Iquitos desvaneció cuando el negocio del cuando el negocio del caucho perdió fuerza​​​​​​​. La pequeña población de pescadores que contaba con 200 habitantes en 1850, llegó 25.000 a principios del siglo XX. La prosperidad de esa goma mágica fue un falso bienestar económico y una ilusión fugaz. Solo unos cuantos foráneos amasaron grandes fortunas al sangrar más a los pacíficos loretanos que a los árboles caucheros. Más de un siglo ha pasado de ese desatino que costó miles de muertos. Iquitos vive ahora un cosmopolitismo compuesto por medio millón de almas donde las industrias pesqueras, madereras, petroleras y mineras siguen machacando el territorio en nombre del progreso.

A pesar de los desmanes que entristecieron la ciudad amazónica, su embrujo sigue fascinando a propios y extraños en este lugar donde las cumbias de Explosión o Kaliente impregnan mercados, galleras, puertos y guaguas. Donde la cosmovisión propia sobre la vida te lleva a veces a la lucha por la preservación de la naturaleza y otras al puro goce de los placeres mundanos. Nadie se aburre en esta ciudad calurosa que te hace sudar por todos los poros del cuerpo.
Si las grandes religiones tienen sus destinos, sus caminos, donde los fieles deberían acudir por lo menos una vez en la vida, yo tengo a Iquitos como un destino obligatorio para aprender lo que ni siquiera está en los libros, para experimentar sensaciones sin rezos impuestos por otros. Por cierto, no hay caminos para llegar a Iquitos.

● ● ● ● ● ● ●

Objetivo del ejercicio:
Transcribe sin cambios el pasaje del texto sobre Iquitos que va de "Iquitos desvaneció cuando" a "nombre del progreso.".

Material proporcionado:
● ● ● ● ● ● ●

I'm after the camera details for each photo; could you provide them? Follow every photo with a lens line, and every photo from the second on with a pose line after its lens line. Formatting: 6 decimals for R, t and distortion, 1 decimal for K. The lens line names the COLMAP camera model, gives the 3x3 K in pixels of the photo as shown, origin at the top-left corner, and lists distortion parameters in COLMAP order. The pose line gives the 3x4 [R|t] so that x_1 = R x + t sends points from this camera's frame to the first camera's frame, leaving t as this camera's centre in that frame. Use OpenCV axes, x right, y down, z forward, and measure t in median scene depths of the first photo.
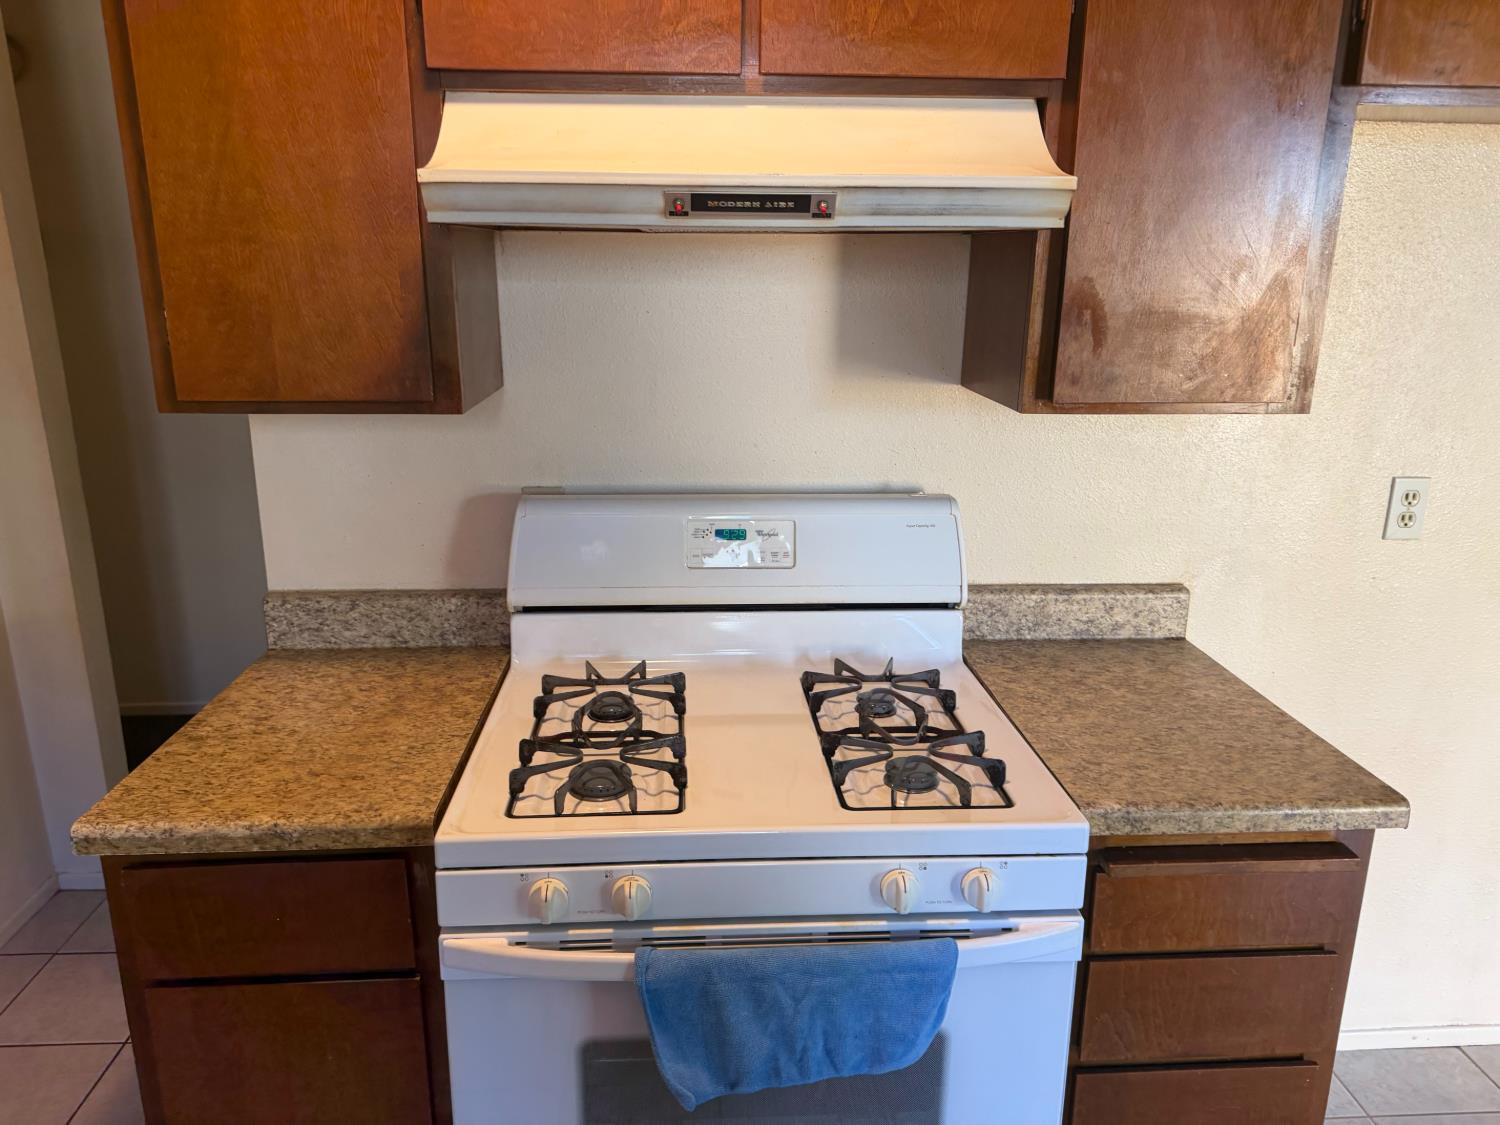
lens RADIAL K [[1046.1, 0, 744.4], [0, 1046.1, 561.0], [0, 0, 1]] dist [0.009518, -0.014801]
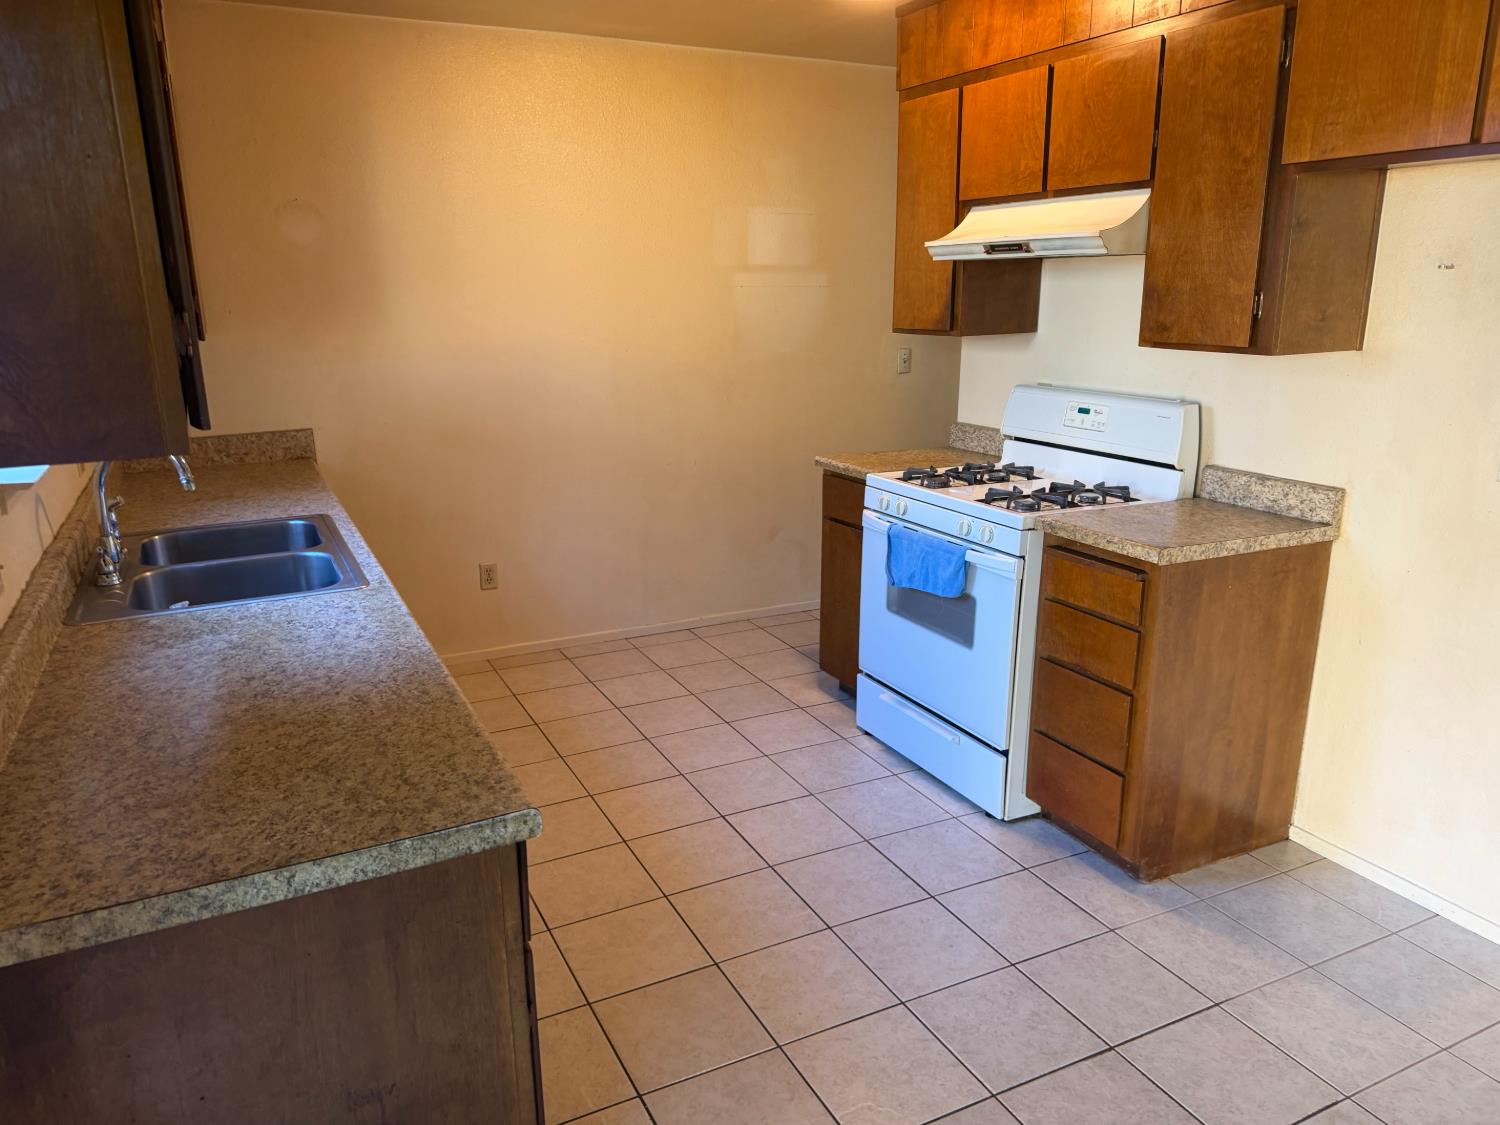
lens RADIAL K [[1046.1, 0, 742.8], [0, 1046.1, 567.1], [0, 0, 1]] dist [0.009518, -0.014801]
pose [[0.409275, 0.230126, -0.882913, 1.419775], [-0.238326, 0.961040, 0.140013, 0.124103], [0.880735, 0.153117, 0.448175, -0.363587]]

● ● ● ● ● ● ●

Solución:
Iquitos desvaneció cuando el negocio del cuando el negocio del caucho perdió fuerza​​​​​​​. La pequeña población de pescadores que contaba con 200 habitantes en 1850, llegó 25.000 a principios del siglo XX. La prosperidad de esa goma mágica fue un falso bienestar económico y una ilusión fugaz. Solo unos cuantos foráneos amasaron grandes fortunas al sangrar más a los pacíficos loretanos que a los árboles caucheros. Más de un siglo ha pasado de ese desatino que costó miles de muertos. Iquitos vive ahora un cosmopolitismo compuesto por medio millón de almas donde las industrias pesqueras, madereras, petroleras y mineras siguen machacando el territorio en nombre del progreso.